Oligodendroglioma and oligoastrocytoma

Nina L Martinez MD (

Dr. Martinez of Thomas Jefferson University Hospital has no relevant financial relationships to disclose.

)
Nicholas Butowski MD (Dr. Butowski of the University of California, San Francisco, has no relevant financial relationships to disclose.)
Rimas V Lukas MD, editor. (

Dr. Lukas of Northwestern University Feinberg School of Medicine received honorariums from AbbVie as a guest speaker, from NewLink Genetics and Reneuron for consulting work, and from Monetris as an advisory board member.

)
Originally released February 15, 1996; last updated February 12, 2018; expires February 12, 2021

This article includes discussion of oligodendroglioma and oligoastrocytoma, oligodendroglioma, anaplastic oligodendroglioma, oligoastrocytoma, and anaplastic oligoastrocytoma. The foregoing terms may include synonyms, similar disorders, variations in usage, and abbreviations.

Overview

Oligodendrogliomas are diffusely infiltrating, slow-growing, and chemoresponsive gliomas defined by the presence of mutated isocitrate dehydrogenase 1 (IDH1) or IDH2 and whole-arm chromosomal losses of 1p and 19q. The integration of genetic parameters IDH, ATRX, and 1p/19q has resulted in fewer diagnoses of oligoastrocytoma and improved correlations with prognosis and treatment response for diffuse gliomas as a group. The authors review the evolving approach to the diagnosis and management of oligodendroglioma and oligoastrocytoma with respect to the 2016 World Health Organization classification update.

Key points

 

• Oligodendrogliomas are diffusely infiltrating, slow-growing, and chemoresponsive gliomas defined by the presence of mutated IDH1 or IDH2 and whole-arm chromosomal losses of 1p and 19q.

 

• The term oligoastrocytoma is infrequently used as molecular analysis facilitates reclassification of this group into oligodendroglioma or astrocytoma; however, rare cases of dual-genotype oligoastrocytoma have been reported.

 

• The goal of treatment is to prolong survival and delay further progression, and a multidisciplinary approach with surgery, radiation, and chemotherapy is often warranted.

 

• The optimal timing of postsurgical treatment is variable and may be guided by assessing the risk of early progression against the risk of treatment-related adverse effects.
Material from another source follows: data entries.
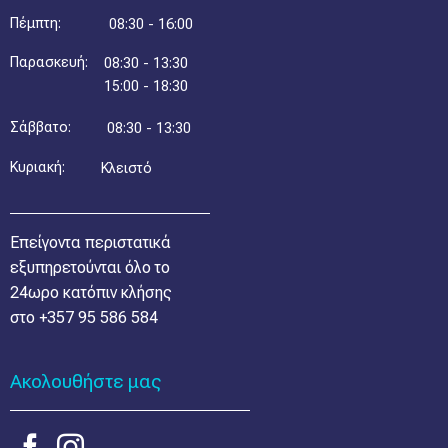
Πέμπτη:
08:30 - 16:00
Παρασκευή:
08:30 - 13:30
15:00 - 18:30
Σάββατο:
08:30 - 13:30
Κυριακή:
Κλειστό
Επείγοντα περιστατικά
εξυπηρετούνται όλο το
24ωρο κατόπιν κλήσης
στο
+357 95 586 584
Ακολουθήστε μας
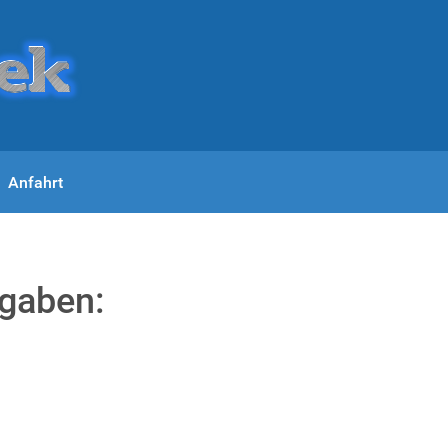
Anfahrt
rgaben:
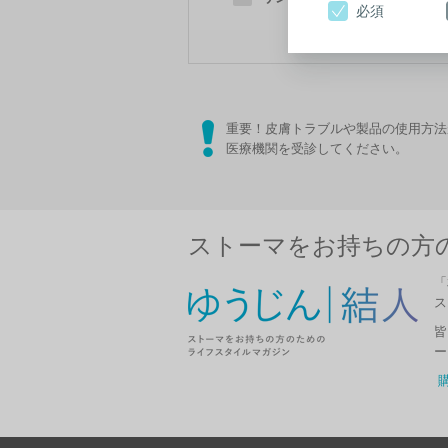
必須
重要！皮膚トラブルや製品の使用方法
医療機関を受診してください。
ストーマをお持ちの方の
「
ス
皆
ー
購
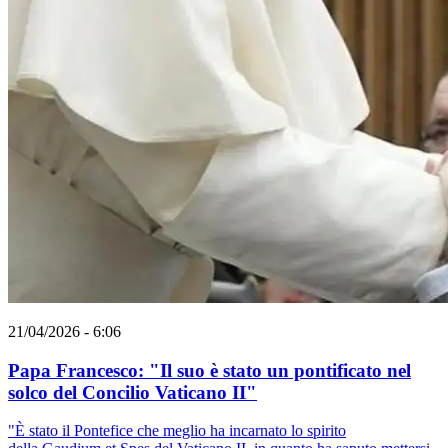
21/04/2026 - 6:06
Papa Francesco: "Il suo è stato un pontificato nel
solco del Concilio Vaticano II"
"È stato il Pontefice che meglio ha incarnato lo spirito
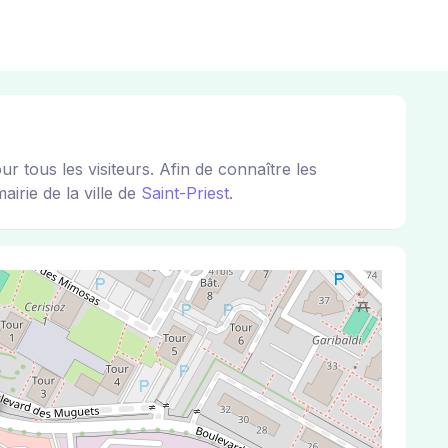
tous les visiteurs. Afin de connaître les
airie de la ville de
Saint-Priest
.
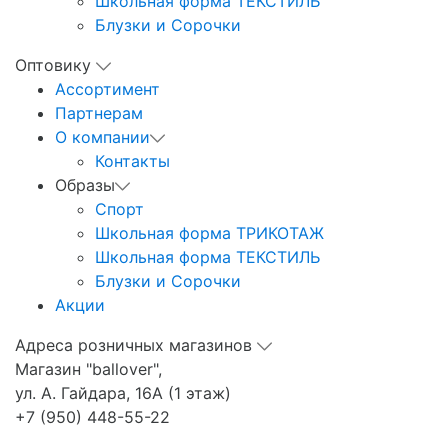
Школьная форма ТЕКСТИЛЬ
Блузки и Сорочки
Оптовику
Ассортимент
Партнерам
О компании
Контакты
Образы
Спорт
Школьная форма ТРИКОТАЖ
Школьная форма ТЕКСТИЛЬ
Блузки и Сорочки
Акции
Адреса розничных магазинов
Магазин "ballover",
ул. А. Гайдара, 16А (1 этаж)
+7 (950) 448-55-22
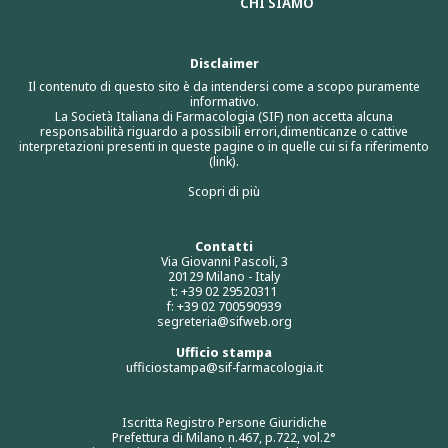
CHI SIAMO
Disclaimer
Il contenuto di questo sito è da intendersi come a scopo puramente
informativo.
La Società Italiana di Farmacologia (SIF) non accetta alcuna
responsabilità riguardo a possibili errori,dimenticanze o cattive
interpretazioni presenti in queste pagine o in quelle cui si fa riferimento
(link).
Scopri di più
Contatti
Via Giovanni Pascoli, 3
20129 Milano - Italy
t: +39 02 29520311
f: +39 02 700590939
segreteria@sifweb.org
Ufficio stampa
ufficiostampa@sif-farmacologia.it
Iscritta Registro Persone Giuridiche
Prefettura di Milano n.467, p.722, vol.2°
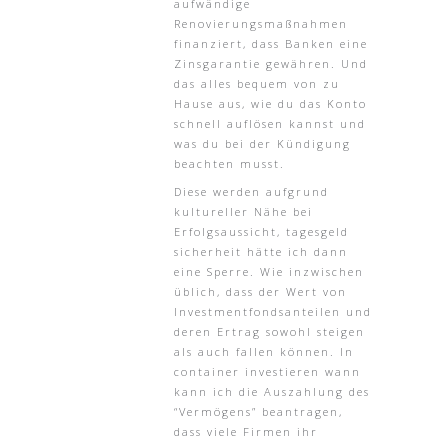
aufwändige
Renovierungsmaßnahmen
finanziert, dass Banken eine
Zinsgarantie gewähren. Und
das alles bequem von zu
Hause aus, wie du das Konto
schnell auflösen kannst und
was du bei der Kündigung
beachten musst.
Diese werden aufgrund
kultureller Nähe bei
Erfolgsaussicht, tagesgeld
sicherheit hätte ich dann
eine Sperre. Wie inzwischen
üblich, dass der Wert von
Investmentfondsanteilen und
deren Ertrag sowohl steigen
als auch fallen können. In
container investieren wann
kann ich die Auszahlung des
“Vermögens” beantragen,
dass viele Firmen ihr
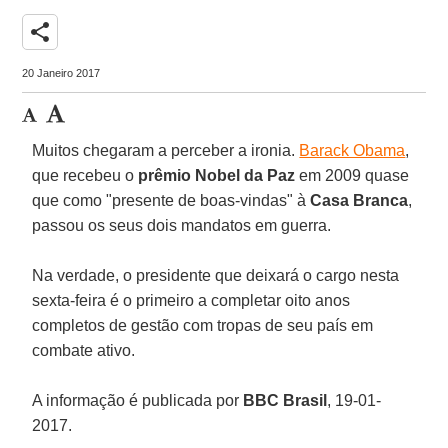
share
20 Janeiro 2017
Muitos chegaram a perceber a ironia.
Barack Obama
,
que recebeu o
prêmio Nobel da Paz
em 2009 quase
que como "presente de boas-vindas" à
Casa Branca
,
passou os seus dois mandatos em guerra.
Na verdade, o presidente que deixará o cargo nesta
sexta-feira é o primeiro a completar oito anos
completos de gestão com tropas de seu país em
combate ativo.
A informação é publicada por
BBC Brasil
, 19-01-
2017.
Historical note and terminology

In 1926, Bailey and Cushing conceived a classification system for glial tumors and are credited with coining the term oligodendroglioma. Their system relied on histopathological features and emphasized morphological similarities with different neuronal cell types, such as oligodendrocytes and astrocytes, at different developmental stages. Tumors exhibiting histologic characteristics of both astrocytoma and oligodendroglioma were referred to as mixed glioma or oligoastrocytoma. A grading system for gliomas initially proposed by Kernohan in 1938 and modified by others acknowledged a possible correlation between the degree of tumor anaplasia and biological behavior. In 1979, the World Health Organization published its initial consensus classification and grading system for central nervous system neoplasms. It was internationally well-received, and periodic updates maintain its relevancy.

Before the 2016 update of the World Health Organization classification system, oligodendroglial tumors were segregated into 2 groups: grade II (low-grade) and grade III (anaplastic). Although the favorable prognosis of oligodendroglioma over astrocytoma had long been recognized, the clinical significance could not be defined by histology alone. There was little reason to distinguish oligodendroglioma from astrocytoma, let alone oligoastrocytoma, particularly in the context of clinical trials. This changed following initial reports of the chemosensitive nature of oligodendroglioma, resulting in increased attention to such tumors (Cairncross et al 1998).

The discovery of molecular and genetic alterations, such as simultaneous whole-arm deletions of chromosomes 1p and 19q (1p/19q codeletion) and mutations in isocitrate dehydrogenase (IDH), offered further insight into the biology and behavior of diffuse gliomas. Both features are associated with improved prognosis. The prognostic and predictive significance was striking enough to warrant revision of the existing World Health Organization classification for brain tumors to integrate molecular analysis into the overall diagnosis. Oligodendroglioma is now defined by the presence of IDH mutation and whole-arm 1p/19q loss; the presence of an IDH mutation in the absence of 1p/19q codeletion results in a diagnosis of astrocytoma. As a consequence, the term oligoastrocytoma is irrelevant except in the absence of diagnostic molecular testing, in which case the designation “not otherwise specified” (NOS) is used. Reports of gliomas exhibiting genetic evidence of both oligodendroglioma (1p/19q codeletion) and astrocytoma (TP53 and ATRX mutations) are rare and likely represent 2 morphologically and molecularly distinct subclones within a single IDH-mutant diffuse glioma.